On the bright side, there has been a noteworthy increase in online shopping. Now that retail stores are closed, consumers are relying more on digital mediums for their purchases. According to a survey, consumers are 30.6% more likely to purchases online in 2020 than they were in 2019, including both essentials and luxury items. A recent study by McKinsey in China also showed that consumers are more likely to continue shopping online, especially essentials and personal care, even after the outbreak ends. This shows how the consumer behavior paradigm is shifting from shopping in outlets to online shopping now more quickly than ever.
So how can businesses prepare for the post-COVID-19 period? We know that jumping back up from its lowest point won't be easy for any business, but it is the need of the time. Business owners and the management needs to keep in mind that while some of these changes are temporary, others are here to stay. The shift to digital mediums caused by two key changes in consumer behavior - the reluctance to visit crowded places and a higher propensity for digital adoption - is likely to become more popular and hence permanent in the long-run.
It can be said that the retail industry is at an inflection point, which is the beginning of a new phase that will change how consumers shop and how the retail industry operates. Retailers need to quickly adapt to this new phase since brands that miss the inflection point are not able to survive beyond this point (as we can see from Nokia and Kodak's current condition). It can be said that this change is inevitable. Retailers cannot totally rely on their offline presence even after the outbreak ends. If they want to stay relevant, they will have to adjust to the new norms. Not doing so will result in huge losses in revenues.

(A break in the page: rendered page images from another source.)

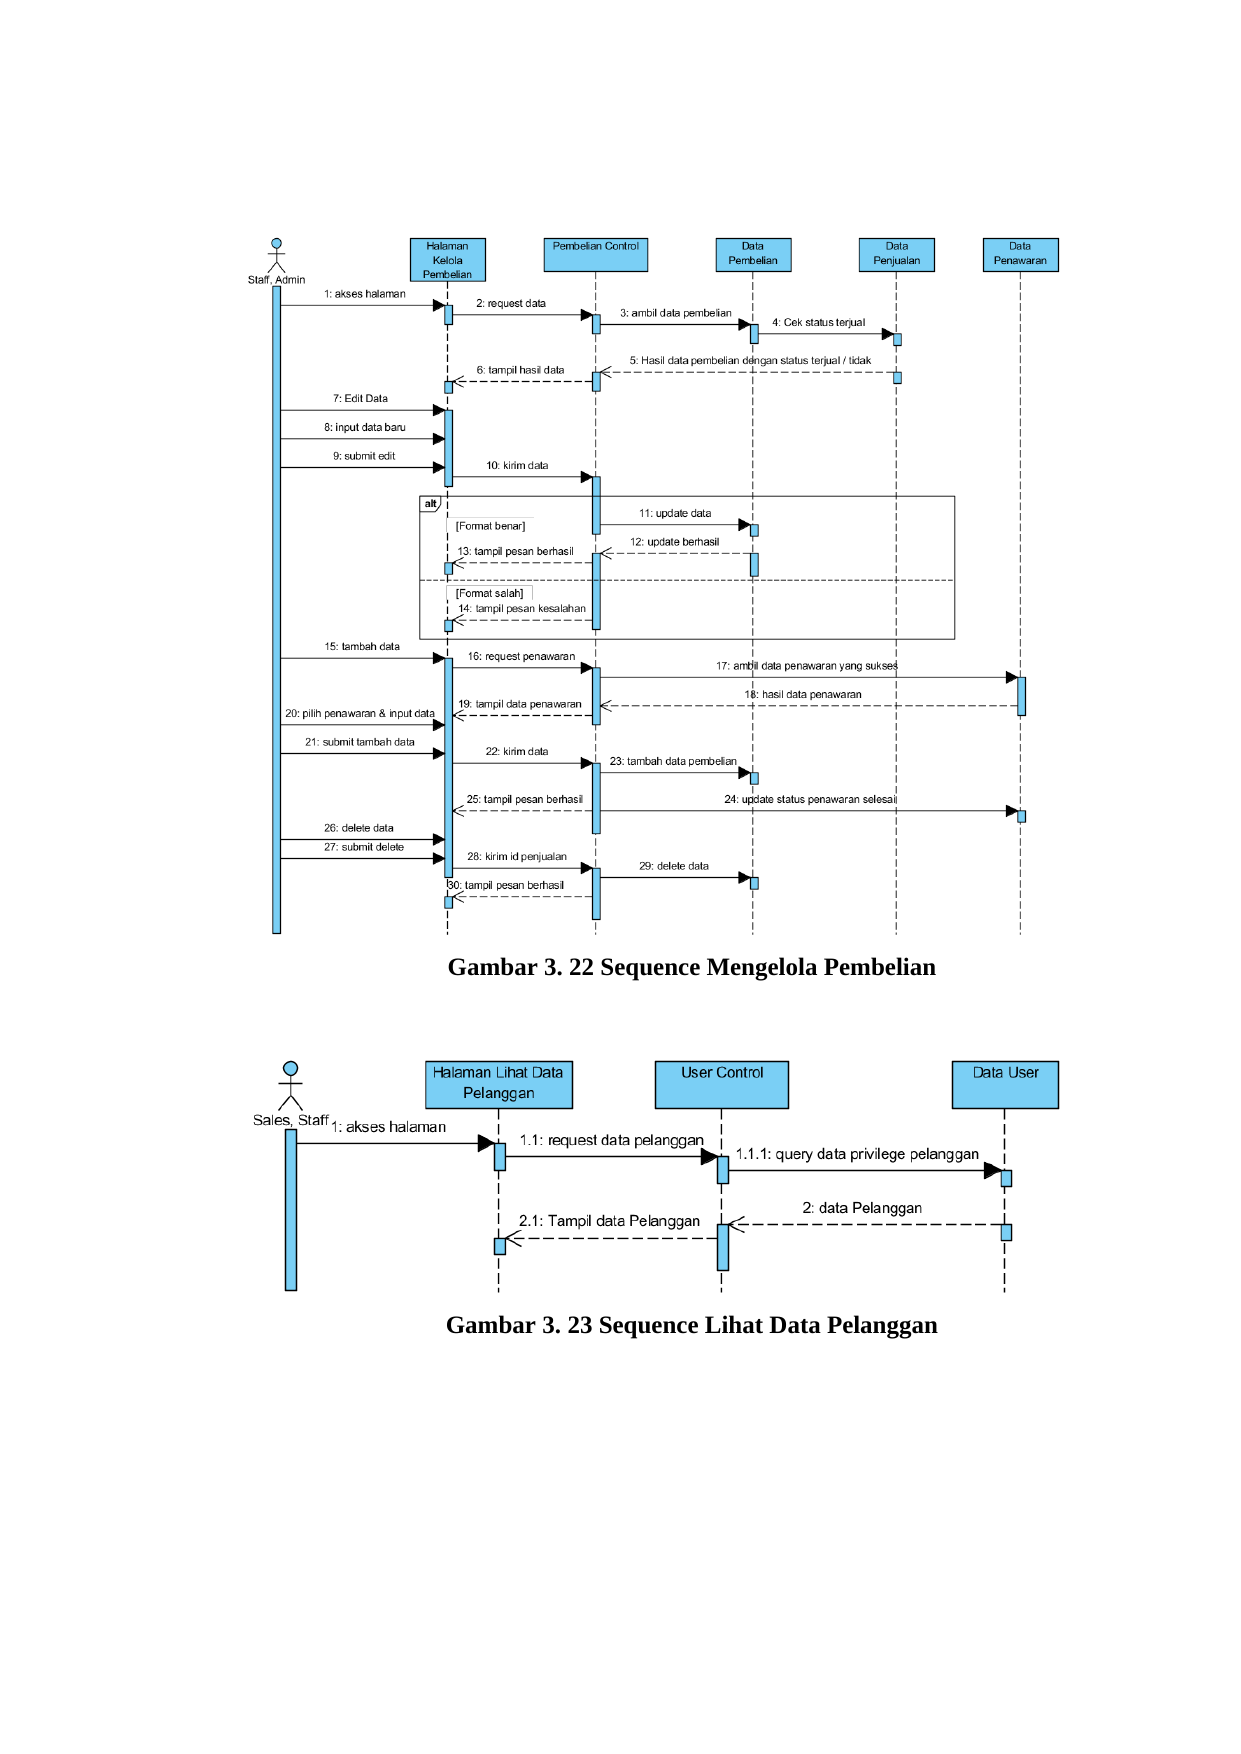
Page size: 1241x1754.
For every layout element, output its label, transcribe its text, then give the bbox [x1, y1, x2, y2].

picture [236, 1058, 1065, 1297]
text Gambar 3. 22 Sequence Mengelola Pembelian [321, 952, 1063, 981]
text Gambar 3. 23 Sequence Lihat Data Pelanggan [321, 1311, 1063, 1339]
picture [236, 236, 1063, 938]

More importantly, companies need to realize that traditional business models are now incompatible with the challenges that they face nowadays, with the biggest one being this pandemic. Entrepreneurs and business owners now need to think about creating flexible business models that will enable them to quickly remodel and adapt to the changing trends in their respective industries and consumer behaviors, which is the key to success in today's world.